How has the boundary between art and non-art shifted in the Internet age, and what does that mean for design, activism, science, and other creative activities? This question is the subject of a Dario Moalli’s fall 2019 interview with Still Water co-directors Joline Blais and Jon Ippolito in the venerable periodical Hestetika (Aesthetics). The issue has become more relevant during the COVID-19 quarantine, as exhibitions, concerts, and other artforms normally experienced in person have moved online.
In the interview “Hacking Reality: Art Beyond its Borders,” Blais and Ippolito explain their motivation for writing the book At the Edge of Art:
We wanted to include art happening far from the traditional white cube, but scientific and political hacker-activists didn’t call themselves “artists,” and there was no .art domain where you were guaranteed to see art online. So we had to jettison the Duchampian convention of defining art by where it is found. Instead we came up with a functional rather than contextual definition: at a time of rapid change, art serves as an immune system for the social body. At the turn of the millennium, this meant helping society foresee and adapt to disruptions like the web, mobile phones, and biotechnology. So we went looking for people doing that–whether they were in a lab at MIT or an Internet cafe in Seoul.
Now that technology has become more homogenized, Moalli asked how creators pushing the boundary of interaction design cope with the expectations of users who have become accustomed to the same conventions for all interfaces:
As much as the typical designer hopes to invent an interface that users will find easy to understand, it’s important to recognize that an intuitive interface is not the same thing as a familiar one. QWERTY is a familiar keyboard to every American, yet it’s one of the worst interfaces ever designed: the keys easiest to type such as J and K are the ones used least often. A scythe, on the other hand, is a rustic farming implement that looks like an alien weapon to the average 21st-century urban dweller.
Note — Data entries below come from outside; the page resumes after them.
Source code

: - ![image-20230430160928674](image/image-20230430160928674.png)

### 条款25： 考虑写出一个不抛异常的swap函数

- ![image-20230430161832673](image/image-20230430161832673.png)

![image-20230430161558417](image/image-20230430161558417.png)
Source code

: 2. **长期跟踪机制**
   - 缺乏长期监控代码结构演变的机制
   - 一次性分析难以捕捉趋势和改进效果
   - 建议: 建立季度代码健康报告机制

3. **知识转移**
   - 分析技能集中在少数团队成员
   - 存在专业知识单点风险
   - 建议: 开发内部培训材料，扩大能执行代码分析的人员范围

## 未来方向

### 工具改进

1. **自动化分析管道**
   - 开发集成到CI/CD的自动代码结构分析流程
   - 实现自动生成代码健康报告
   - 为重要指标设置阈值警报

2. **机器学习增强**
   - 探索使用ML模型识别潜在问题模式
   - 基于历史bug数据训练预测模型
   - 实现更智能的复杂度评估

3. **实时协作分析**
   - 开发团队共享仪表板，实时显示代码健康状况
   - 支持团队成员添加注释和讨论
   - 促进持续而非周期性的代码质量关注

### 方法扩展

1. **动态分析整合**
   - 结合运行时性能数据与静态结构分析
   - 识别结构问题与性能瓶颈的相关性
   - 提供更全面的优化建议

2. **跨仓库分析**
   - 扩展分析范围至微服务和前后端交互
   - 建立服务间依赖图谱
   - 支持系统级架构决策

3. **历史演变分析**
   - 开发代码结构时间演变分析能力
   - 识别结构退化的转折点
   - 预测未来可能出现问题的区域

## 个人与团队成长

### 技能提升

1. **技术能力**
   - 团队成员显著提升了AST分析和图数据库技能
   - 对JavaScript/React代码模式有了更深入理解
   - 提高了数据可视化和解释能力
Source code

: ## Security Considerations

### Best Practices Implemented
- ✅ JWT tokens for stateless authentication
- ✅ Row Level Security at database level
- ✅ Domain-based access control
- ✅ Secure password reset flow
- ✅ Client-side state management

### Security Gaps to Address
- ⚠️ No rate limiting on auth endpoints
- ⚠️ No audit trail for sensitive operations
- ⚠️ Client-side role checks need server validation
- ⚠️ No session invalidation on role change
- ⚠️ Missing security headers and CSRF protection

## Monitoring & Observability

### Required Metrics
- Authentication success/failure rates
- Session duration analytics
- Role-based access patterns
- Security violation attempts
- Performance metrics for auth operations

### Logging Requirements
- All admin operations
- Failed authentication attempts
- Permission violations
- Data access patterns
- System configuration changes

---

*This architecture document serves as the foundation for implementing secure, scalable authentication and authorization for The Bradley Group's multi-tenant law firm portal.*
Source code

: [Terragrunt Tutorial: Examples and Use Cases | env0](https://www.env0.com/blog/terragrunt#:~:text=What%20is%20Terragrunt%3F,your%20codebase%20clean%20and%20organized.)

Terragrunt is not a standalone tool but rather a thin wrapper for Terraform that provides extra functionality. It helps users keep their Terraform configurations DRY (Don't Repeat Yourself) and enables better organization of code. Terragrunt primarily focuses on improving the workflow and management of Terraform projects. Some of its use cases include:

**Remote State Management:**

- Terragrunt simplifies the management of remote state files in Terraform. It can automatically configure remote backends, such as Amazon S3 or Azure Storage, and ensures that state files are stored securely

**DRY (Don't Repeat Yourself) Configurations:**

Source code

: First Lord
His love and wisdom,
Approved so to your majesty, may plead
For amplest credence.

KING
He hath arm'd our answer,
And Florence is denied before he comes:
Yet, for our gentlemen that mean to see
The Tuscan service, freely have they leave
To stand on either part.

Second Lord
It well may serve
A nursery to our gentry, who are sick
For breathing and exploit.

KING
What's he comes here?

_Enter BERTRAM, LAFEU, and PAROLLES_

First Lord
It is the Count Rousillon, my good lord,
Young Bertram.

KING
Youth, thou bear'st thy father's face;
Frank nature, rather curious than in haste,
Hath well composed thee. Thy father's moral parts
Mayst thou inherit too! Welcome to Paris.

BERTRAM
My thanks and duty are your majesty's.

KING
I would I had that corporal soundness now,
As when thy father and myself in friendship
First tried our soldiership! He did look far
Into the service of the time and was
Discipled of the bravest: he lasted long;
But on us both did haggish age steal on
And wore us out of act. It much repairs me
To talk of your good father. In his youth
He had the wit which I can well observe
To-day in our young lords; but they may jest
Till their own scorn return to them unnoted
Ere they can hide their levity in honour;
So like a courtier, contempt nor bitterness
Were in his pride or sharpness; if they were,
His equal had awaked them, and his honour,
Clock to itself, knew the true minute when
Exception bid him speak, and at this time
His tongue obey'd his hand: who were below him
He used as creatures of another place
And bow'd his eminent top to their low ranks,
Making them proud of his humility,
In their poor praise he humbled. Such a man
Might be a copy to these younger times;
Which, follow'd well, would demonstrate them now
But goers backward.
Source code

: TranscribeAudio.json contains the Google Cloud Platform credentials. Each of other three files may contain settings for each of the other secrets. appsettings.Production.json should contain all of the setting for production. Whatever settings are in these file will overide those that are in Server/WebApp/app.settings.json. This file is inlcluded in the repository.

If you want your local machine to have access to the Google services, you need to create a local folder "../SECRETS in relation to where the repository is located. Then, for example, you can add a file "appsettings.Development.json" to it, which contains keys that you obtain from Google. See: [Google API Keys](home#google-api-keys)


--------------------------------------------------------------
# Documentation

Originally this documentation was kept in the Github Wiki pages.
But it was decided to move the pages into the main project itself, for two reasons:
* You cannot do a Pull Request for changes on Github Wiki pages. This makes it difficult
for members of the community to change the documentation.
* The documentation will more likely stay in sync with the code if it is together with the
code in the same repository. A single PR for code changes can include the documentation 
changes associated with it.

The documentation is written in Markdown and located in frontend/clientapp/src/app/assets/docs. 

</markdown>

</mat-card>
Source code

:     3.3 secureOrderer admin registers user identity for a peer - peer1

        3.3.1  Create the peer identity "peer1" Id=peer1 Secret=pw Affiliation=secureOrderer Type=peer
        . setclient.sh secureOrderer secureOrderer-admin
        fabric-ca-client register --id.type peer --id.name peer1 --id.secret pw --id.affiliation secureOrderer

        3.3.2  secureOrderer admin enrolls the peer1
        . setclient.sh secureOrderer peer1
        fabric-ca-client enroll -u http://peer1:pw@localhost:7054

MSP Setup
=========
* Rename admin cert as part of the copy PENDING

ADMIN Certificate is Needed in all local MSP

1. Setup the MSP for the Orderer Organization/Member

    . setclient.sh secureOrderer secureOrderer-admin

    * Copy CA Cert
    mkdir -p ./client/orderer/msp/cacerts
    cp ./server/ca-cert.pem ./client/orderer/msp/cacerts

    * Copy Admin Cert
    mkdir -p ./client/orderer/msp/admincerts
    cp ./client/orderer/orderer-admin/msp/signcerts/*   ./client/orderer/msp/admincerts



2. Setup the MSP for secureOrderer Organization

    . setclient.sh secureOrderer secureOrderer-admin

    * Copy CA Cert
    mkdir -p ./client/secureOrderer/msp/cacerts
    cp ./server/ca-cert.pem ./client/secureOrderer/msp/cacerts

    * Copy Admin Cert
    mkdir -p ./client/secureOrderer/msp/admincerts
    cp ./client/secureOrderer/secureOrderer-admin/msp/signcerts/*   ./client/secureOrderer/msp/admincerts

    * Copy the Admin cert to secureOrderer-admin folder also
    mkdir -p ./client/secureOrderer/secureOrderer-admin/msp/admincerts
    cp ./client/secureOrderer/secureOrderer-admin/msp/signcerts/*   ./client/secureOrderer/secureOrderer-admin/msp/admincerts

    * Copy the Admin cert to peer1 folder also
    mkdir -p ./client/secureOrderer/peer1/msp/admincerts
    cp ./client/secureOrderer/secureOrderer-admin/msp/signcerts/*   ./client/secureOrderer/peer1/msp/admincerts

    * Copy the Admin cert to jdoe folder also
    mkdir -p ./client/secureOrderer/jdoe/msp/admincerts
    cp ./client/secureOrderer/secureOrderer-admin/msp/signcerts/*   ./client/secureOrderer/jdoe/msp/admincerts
But hand a scythe to a novice and its inherent balance and heft teaches her how to swing it.
Some of the most basic conventions seem intuitive until they are overturned, as in 2011 when Apple literally reversed the direction of trackpad scrolling. In every version of MacOS up to 10.6 Snow Leopard, users scrolled *down* to see more content; since MacOS 10.7 Lion, however, users have to scroll *up*. In response to the increasing popularity of multitouch devices like the iPad, Apple replaced the sensation of a mouse dragging down the scrollbar in favor of the sensation of a finger pushing up the screen, declaring the new direction more “natural” despite the protests of users habituated to the old standard.
For their part, artists are constantly experimenting with new ways to experience imagery and information. Their innovations don’t always appear user-friendly, but some stumble on an intuitive interface that mainstream designers missed, as in the case of the “spin the globe” interface of Art + Com, later imitated by Google Earth.
Commenting that “we are led to think that technology is neutral–instead it is not so,” Moalli asks what we can do to expose its hidden politics and prevent it from manipulating unwitting users.
Currently Joline is trying to help her own students see “the real form” of technology by looking at a movement that began with Google ethicist Tristan Harris, and became the Center for Humane Technology (https://humanetech.com). Worried that upgrading tech can also downgrade humans, they ask how can tech support human well-being, instead of undermining it. Shoshana Zuboff is asking similar questions about what she calls “surveillance capitalism”….And the CATs movement (ClimateAction.tech) “A global community of tech professionals using our skills, expertise and platforms to support solutions to the climate crisis.” The health of the planet and future generations may depend on whether we can hack those.
The interview is also published in Italian as “L’arte oltre i suoi confini,” Hestetika (Tradate, Italy) 36 (Fall 2019), pp. 107-109.